К таким книгам безусловно относится «ДПП (nn)», или «Диалектика переходного периода из ниоткуда в никуда» Виктора Пелевина.

Пелевин — натуральный пример «свободного» от премиальных и прочих списков русского прозаика, интересного и читателю, и слависту, и литературоведу, и обычному покупателю в книжном магазине. Поколения сорокалетних — у которых «особый цинизм» («С особым цинизмом» — название цикла стихотворений Елены Фанайловой, напечатанных в «Знамени» в 1999 году и удостоенных ежегодной журнальной премии) окончательно уничтожил полученный в наследство от «старшеньких» пафос.

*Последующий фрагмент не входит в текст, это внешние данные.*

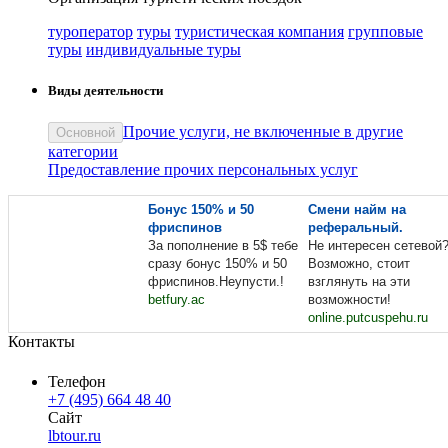
туроператор
туры
туристическая компания
групповые
туры
индивидуальные туры
Виды деятельности
Прочие услуги, не включенные в другие
Основной
категории
Предоставление прочих персональных услуг
Бонус 150% и 50
Смени найм на
фриспинов
реферальный.
За пополнение в 5$ тебе
Не интересен сетевой
сразу бонус 150% и 50
Возможно, стоит
фриспинов.Неупусти.!
взглянуть на эти
betfury.ac
возможности!
online.putcuspehu.ru
Контакты
Телефон
+7 (495) 664 48 40
Сайт
lbtour.ru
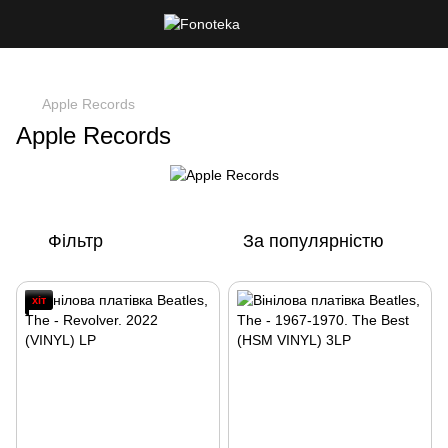
Apple Records
Apple Records
Фільтр
За популярністю
хіт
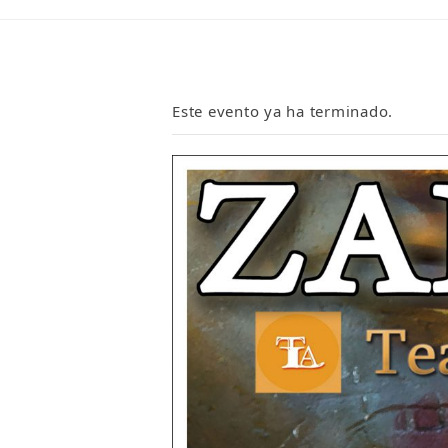
Este evento ya ha terminado.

Это поколение писателей произвело уже не соц-артовские игровые работы по деконструкции советского стиля. Пелевин ответил на вызовы совсем нового времени, времени, которого боятся и по большей части избегают (стремясь вперед головой в прошлое) другие прозаики. Дмитрий Быков в своем романе-опере «Орфография» дает историческую метафору нашего времени — через аллюзии. Быков выбрал «исторический» эзопов язык для реакции на современность — Пелевин не хочет к этому очень распространенному в былой и славной отечественной словесности приему прибегать.

У Пелевина действуют персонажи ясно и недвусмысленно современные — в ситуациях ясно и недвусмысленно современных.

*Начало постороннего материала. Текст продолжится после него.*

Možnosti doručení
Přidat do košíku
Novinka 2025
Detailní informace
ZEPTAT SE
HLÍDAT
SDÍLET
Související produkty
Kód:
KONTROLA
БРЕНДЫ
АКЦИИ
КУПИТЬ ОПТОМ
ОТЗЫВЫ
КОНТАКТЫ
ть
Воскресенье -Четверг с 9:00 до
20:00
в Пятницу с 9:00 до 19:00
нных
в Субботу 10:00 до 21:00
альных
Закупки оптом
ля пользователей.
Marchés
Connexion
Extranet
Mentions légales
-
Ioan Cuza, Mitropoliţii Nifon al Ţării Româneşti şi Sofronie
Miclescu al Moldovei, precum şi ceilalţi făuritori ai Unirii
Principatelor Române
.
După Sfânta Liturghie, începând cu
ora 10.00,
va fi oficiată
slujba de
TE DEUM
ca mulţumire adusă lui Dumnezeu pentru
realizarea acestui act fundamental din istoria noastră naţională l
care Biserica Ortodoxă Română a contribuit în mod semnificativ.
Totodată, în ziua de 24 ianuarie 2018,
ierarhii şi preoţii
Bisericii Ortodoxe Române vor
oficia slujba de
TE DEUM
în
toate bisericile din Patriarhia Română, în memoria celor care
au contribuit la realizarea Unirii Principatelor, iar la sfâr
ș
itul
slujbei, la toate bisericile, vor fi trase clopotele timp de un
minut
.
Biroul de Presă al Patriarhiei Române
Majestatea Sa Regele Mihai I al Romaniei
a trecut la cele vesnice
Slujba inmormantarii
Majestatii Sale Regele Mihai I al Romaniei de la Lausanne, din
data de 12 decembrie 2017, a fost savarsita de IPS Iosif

Главный герой (авантюрный герой, именно что романический, движущийся в разных слоях общества) проходит ускоренный путь от головокружительного возвышения к тотальному крушению — и вынужден с паспортом другого государства покинуть свою страну, в которой, как он полагает, исчерпаны (утрачены) все возможности не только для его личной реализации — вообще для независимого существования. Герой теряет все, переживает конец/финал — и уходит в никуда. Из «ниоткуда»? «Ниоткуда с любовью...» Здесь уже и без любви — с одной только горечью.

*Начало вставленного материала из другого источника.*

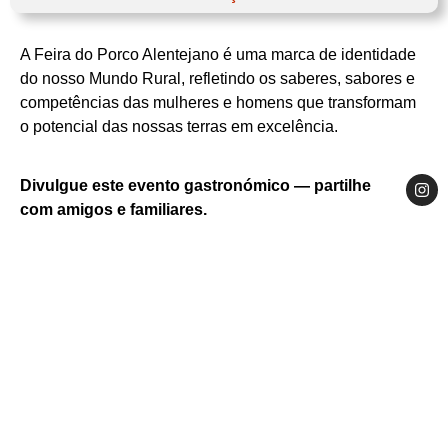
Março
Website
A Feira do Porco Alentejano é uma marca de identidade
Alentejo
Baixo Alentejo
do nosso Mundo Rural, refletindo os saberes, sabores e
Ourique
competências das mulheres e homens que transformam
Município de Ourique + Associação de
o potencial das nossas terras em excelência.
Criadores de Porco Alentejano
Porco
Cartaz da Feira do Porco Alentejano — Ourique
2026
Divulgue este evento gastronómico — partilhe
com amigos e familiares.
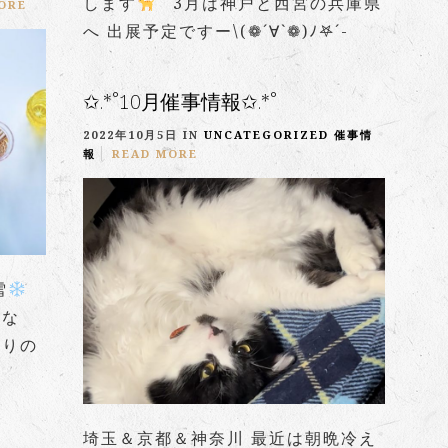
します
3月は神戸と西宮の兵庫県
ORE
へ 出展予定ですー\(❁´∀`❁)ﾉ𖤐´-
✩.*˚10月催事情報✩.*˚
2022年10月5日 IN
UNCATEGORIZED
催事情
報
READ MORE
雪
かな
ぶりの
埼玉＆京都＆神奈川 最近は朝晩冷え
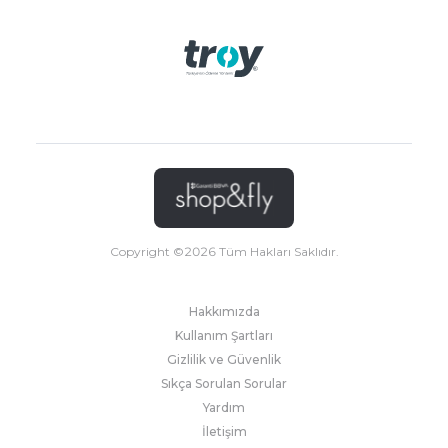
Copyright ©
2026
Tüm Hakları Saklıdır.
Hakkımızda
Kullanım Şartları
Gizlilik ve Güvenlik
Sıkça Sorulan Sorular
Yardım
İletişim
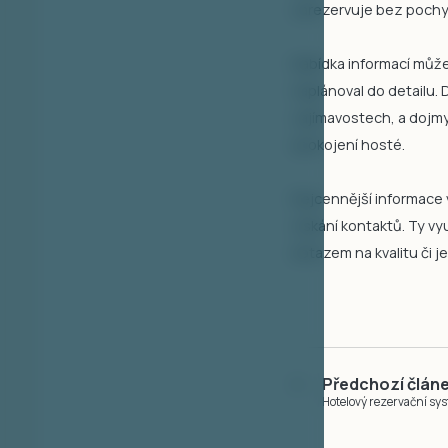
zarezervuje bez pochyb
Nabídka informací může
naplánoval do detailu. 
zajímavostech, a dojmy 
spokojení hosté.
Nejcennější informace 
získání kontaktů. Ty vy
dotazem na kvalitu či 
Předchozí člán
Hotelový rezervační sy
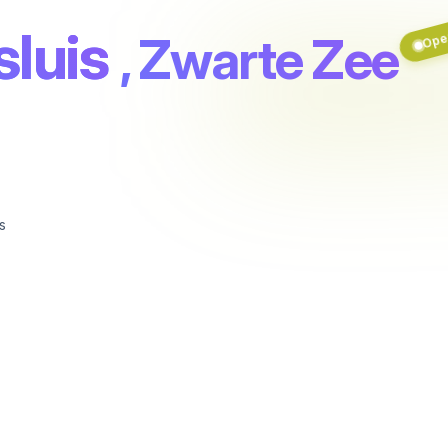
luis
, Zwarte Zee
Ope
s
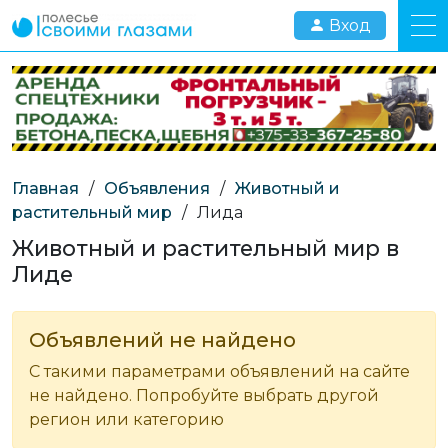
Вход
Главная
/
Объявления
/
Животный и
растительный мир
/
Лида
Животный и растительный мир в
Лиде
Объявлений не найдено
С такими параметрами объявлений на сайте
не найдено. Попробуйте выбрать другой
регион или категорию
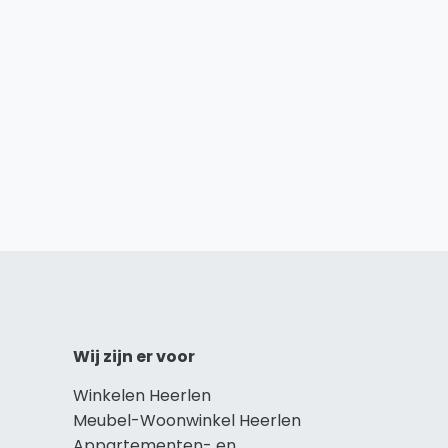
Wij zijn er voor
Winkelen Heerlen
Meubel-Woonwinkel Heerlen
Appartementen- en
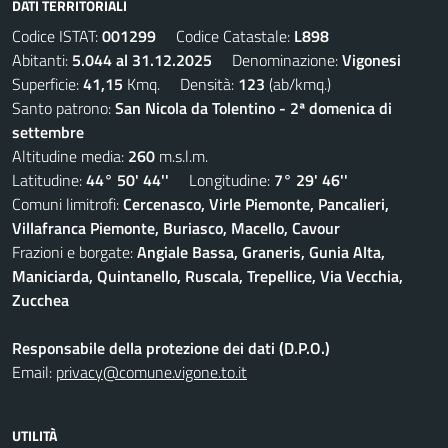
DATI TERRITORIALI
Codice ISTAT:
001299
Codice Catastale:
L898
Abitanti:
5.044 al 31.12.2025
Denominazione:
Vigonesi
Superficie:
41,15
Kmq. Densità:
123
(ab/kmq.)
Santo patrono:
San Nicola da Tolentino - 2ª domenica di
settembre
Altitudine media:
260
m.s.l.m.
Latitudine:
44° 50' 44''
Longitudine:
7° 29' 46''
Comuni limitrofi:
Cercenasco, Virle Piemonte, Pancalieri,
Villafranca Piemonte, Buriasco, Macello, Cavour
Frazioni e borgate:
Angiale Bassa, Graneris, Gunia Alta,
Maniciarda, Quintanello, Ruscala, Trepellice, Via Vecchia,
Zucchea
Responsabile della protezione dei dati (D.P.O.)
Email:
privacy@comune.vigone.to.it
UTILITÀ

Первоначально я подумала, что имею дело с производственным романом о механизме работы (и катастрофических сбоях) нового русского капитализма и о героях трудфронта авантюрного периода российской действительности. (Это жанр, кстати, в котором выполнена «<Голово>ломка» Гарроса-Евдокимова, стяжавшего лавры премии «Национальный бестселлер».) При внимательном чтении это впечатление не подтвердилось. Роман Пелевина — идеологический, «свифтовский», неприятный, яростно и гротескно политический. Каки «Generation П».

3

Какова была контурная карта прозы 2003 года? (Ее, кстати, проявил — как переводную картинку — Франкфурт, со всеми его достоинствами и недостатками.)

Каждый из критиков (и читателей) волен ее раскрасить по-своему, присвоить (или отнять) титулы и чины, оценить публикации в журналах и книги по-разному, но контур с его важнейшими точками у нас общий.

И вот что для этой карты важно: перемещение лиц, жанров и приоритетов. Концентрация. Условно говоря, размежевание по оппозициям. Иногда явно, иногда неявно выраженным.

Во Франкфурте Россия как бы продемонстрировала, что у нас существует как бы единая литература.

На самом деле все обстоит не совсем так.

Совсем иная литература собралась на территории новых издательств, возникших и упрочивших свою деятельность как раз за последнее десятилетие — от издательского дома «НЛО» до «Текста». Именно там по большей части присутствовали книгами и лично (и выступали на «круглых столах») Б. Акунин и М. Айзенберг, Д.А. При-гов и Лев Рубинштейн, Вл. Сорокин, Б. Гройс, Л. Лосев, Вл. Курицын, Д. Бавильский и другие, представлявшие «нетрадиционную» ориентацию современной русской литературы.

И конечно, совсем отдельно — Александра Маринина, Дарья Донцова, Полина Дашкова, наши детективные леди, наши звезды, так себя и несущие, так себя и понимающие.

Так вот: Виктор Пелевин с его последним романом — это центр нервных волокон, солнечное сплетение современной русской словесности, куда попадают нервные рефлексы от всех вышеперечисленных групп.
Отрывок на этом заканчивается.